Le forme dell'acqua e dell'amore
Le forme dell'acqua e dell'amore
DI CIRO CENATIEMPO
Il principio della «rarità dell’acqua» ha caratterizzato gli studi sull’evoluzione tecnica dell’umanità. Ha tracciato un confine - che risale a due secoli fa - tra il prima e il dopo la disponibilità di massa del liquido più prezioso che ci sia. Questa attenzione è tornata d’attualità, oltre che di moda, anche se nel frattempo si è introdotto uno slittamento di significato: dalla rarità si è passati alla «scarsità». La Grande Sete, come la plastificazione degli oceani, è lo spettro contemporaneo che s’aggira per il pianeta, mentre si esplorano – guarda un po’ – i ghiacci di Marte. Un sottile turbamento attraversa la nostra consapevolezza, e non basta l’ombrello più largo della (forse) crescente lotta ai cambiamenti climatici, per evitarlo.

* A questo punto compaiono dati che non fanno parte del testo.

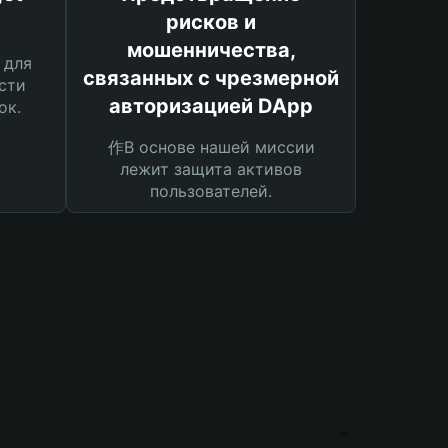
рисков и
мошенничества,
 для
связанных с чрезмерной
сти
авторизацией DApp
ок.
作В основе нашей миссии
лежит защита активов
пользователей.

FONTANE E CITTADINANZA GLOBALE
In questo numero non possiamo occuparci di questi temi. Ma, tenendoli sullo sfondo, è attraverso un rapido excursus tra alcune «forme dell’acqua», che ci proponiamo di raccontare ulteriori spicchi di meraviglia e bellezza che caratterizzano l’isola d’Ischia. Un’isola che ha smesso gli abiti logori dell’insularità romantica, per entrare – più ricca - a fare acquisti nella boutique della cittadinanza globale del turismo e della modernità. Ed è bastato un gesto liberatorio: piegare leggermente la testa sotto una fontanina pubblica, semplicemente per bere senza fatica. Fontana è una parola che deve un tributo di significato all’antichità, da non dimenticare: «spargere, diffondere», finalmente per tutti. Oggi diremmo anche: «senza sprecare troppo…». Sembra curioso, ma la mutazione è avvenuta grazie a quelle lunghissime bretelle nascoste, i tubi fissati ai fondali del golfo partenopeo che garantiscono - dal 9 novembre del 1958, e pare chissà quando - l’approvvigionamento idrico all’isola senza soluzione di continuità. Fu una rivoluzione che l’ha definitivamente legata alla terraferma. Fino a qualche anno prima, l’unico fluido potabile davvero abbondante era… il vino: se ne producevano milioni di litri e, una volta, quello in eccedenza fu utilizzato per creare la malta necessaria a erigere un muro e un arco, su in collina, a Murupane, le cosiddette «terre alte» dei Greci. Da allora, lo slittamento storico e sostanziale, esistenziale, etico ed estetico, non ha però inciso sulla imago acquatica identitaria di Ischia: al di qua dell’orizzonte marino salato, è fin troppo facile evocare quanta varietà, nelle vene vulcaniche isolane, scorra di fluidi termali e ipertermali; o minerali, dolci, tra fonti chiare, tiepide e solo un po’ sapide che affiorano creando oasi di vitalità, esemplari per bellezza e funzionalità.
GIOCOSA LIBERTÀ
Benefiche, salutari, curative, medicamentose, magiche, purificatrici, miracolose? Trovate pure gli aggettivi che più vi attirano, per descrivere le acque – e le località - che conservano virtù millenarie tra paesaggi assolati, calanchi e burroni, valli segrete e boschi magnifici. Qualsiasi definizione va bene comunque, a patto che possa far (ri) sgorgare un motivo di rinnovata giocosa libertà, espressa nell’immagine di copertina di questo numero, per me necessaria a riconsiderare e istintivamente tutelare l’isola come unica e irripetibile in termini culturali, geografici. Ce lo ricorda un bassorilievo marmoreo romano del primo secolo dopo Cristo, le «Tre Ninfe», conservato nello stupendo museo Hermitage di San Pietroburgo (lo vedete nella pagina qui a fianco): è approdato da quelle parti dopo un percorso avventuroso che è partito dalla sorgente di Nitrodi, al centro della mappa ischitana, ed è passato per l’Inghilterra, tra ritrovamenti, vascelli, naufragi, collezioni, fino al banchiere antiquario John Lyde-Brown, direttore della Bank of England e membro della London’s Society of Antiquarians che cedette nel 1787 i suoi pezzi preziosi a Caterina II la Grande di Russia… È un’icona votiva, esotica, anche erotica, una promessa di «bellessere» senza tempo. Potente e avvolgente, come le forme dell’amore nell’acqua.